Thursday, September 24, 2015

Report to the Dance Floor - Chvrches : "Open Every Eye" & "Leave a Trace" Video

Funny enough I decided to break down and give Chvrches a shot a few weeks ago after hearing them brought up on the State Of the Goth Scene panel at this year's Dragon-con. While not what I consider goth they do have a more serious lyrical tone than most of today's pop music and much like Twin Shadow are an act that proves pop doesn't have to be a bad word. their last album some reviews compared it Taylor Swift's "1989". They took that as a compliment. And this might come as a surprise to readers here who normally click on for the goth/metal/ punk reviews, but I have gained an appreciation for Swifts last two albums. The hooks are addictive and the same can be said for Chvrches. Lauren Mayberry continues to ooze with the same youthful glee that Swift also possesses, the difference being more lyrical as Mayberry doesn't always have to be the protagonist in her songs. She has little regret for not always being nice claiming on "Leave a Trace" that she is as sane as she ever was. Mayberry might make you dance , but she didn't show up to the studio trying to start a party.

Often more metaphoric their lyrics are much like their music as it has more complex layers than Swift's. Compared to their previous album there are no drastic changes, a little more of an 80s slant to parts of "Make Them Gold" . "Clearest Blue" was one of the lead singles off this album that has been on the inner webs for some time. I don't listen to the radio, so I am unsure if Chvrches gets much air time in cities aside from New York and LA, but I can see this song being too angular in some places to neatly fit next to Katy Perry on the dial. Part of this is they don't follow the trends , but make their own and this doesn't have any hip-hop under tones, it's very white electronica.

The male vocals are more soulful and poppy than they were on the last album, but it's hard to argue against the fact that the are much improved from the previous album and have an almost Twin Shadow quality to them.Then they slap a new coat of sugar on the pop formula with "Empty Threat". The tempo picks up on the chorus and then its the expand and contract formula from there. Not the album's strongest song, but it's not bad and better than most of the stuff on the radio. The beat gets funky as in odd not James Brown on "Down Side of Me". The male vocals add texture in manner more reminiscent of the previous album. I would not say this is a ballad , but moving in that direction. The continue to color outside of the lines, taking on a more 80s pop sound on "Playing Dead".  Her voice fits well in the grooves making it one of the albums stronger songs. The samples wedged into the song give it more kick.

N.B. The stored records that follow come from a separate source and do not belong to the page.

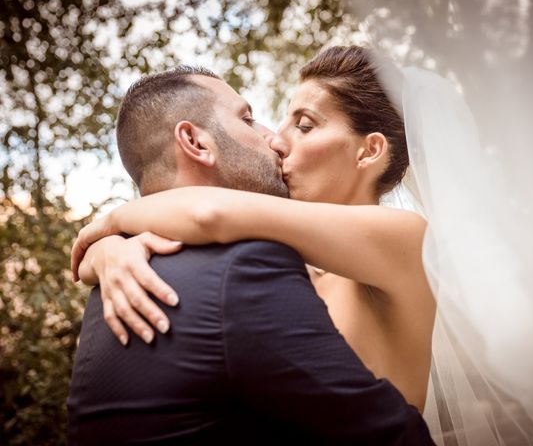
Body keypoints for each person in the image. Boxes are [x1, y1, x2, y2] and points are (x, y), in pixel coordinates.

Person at [66, 65, 433, 445]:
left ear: (368, 150)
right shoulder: (295, 274)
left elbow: (210, 214)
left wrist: (109, 228)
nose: (276, 139)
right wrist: (109, 251)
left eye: (305, 126)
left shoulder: (406, 235)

There is more of a quirky new wave feel...think Gary Numan, to "Bury It". The beats are more fuzzed out and while not comparable to Nine Inch Nails , they carry more punch that most pop. The album closes with "Afterglow" which does indulge itself in balladry. This song is pleasant but is not crucial to the album. They slightly face a refrain of sorts at the end. I'll around this one up to a 9.5 , It might have been a ten if I had written off the last song as an outro, but for the sake of this review it was intended to be a song that stands on its own two feet. Some of these songs might grow on me, most pop music creeps up on me over time. Fans will not be disappointed if they liked the last album.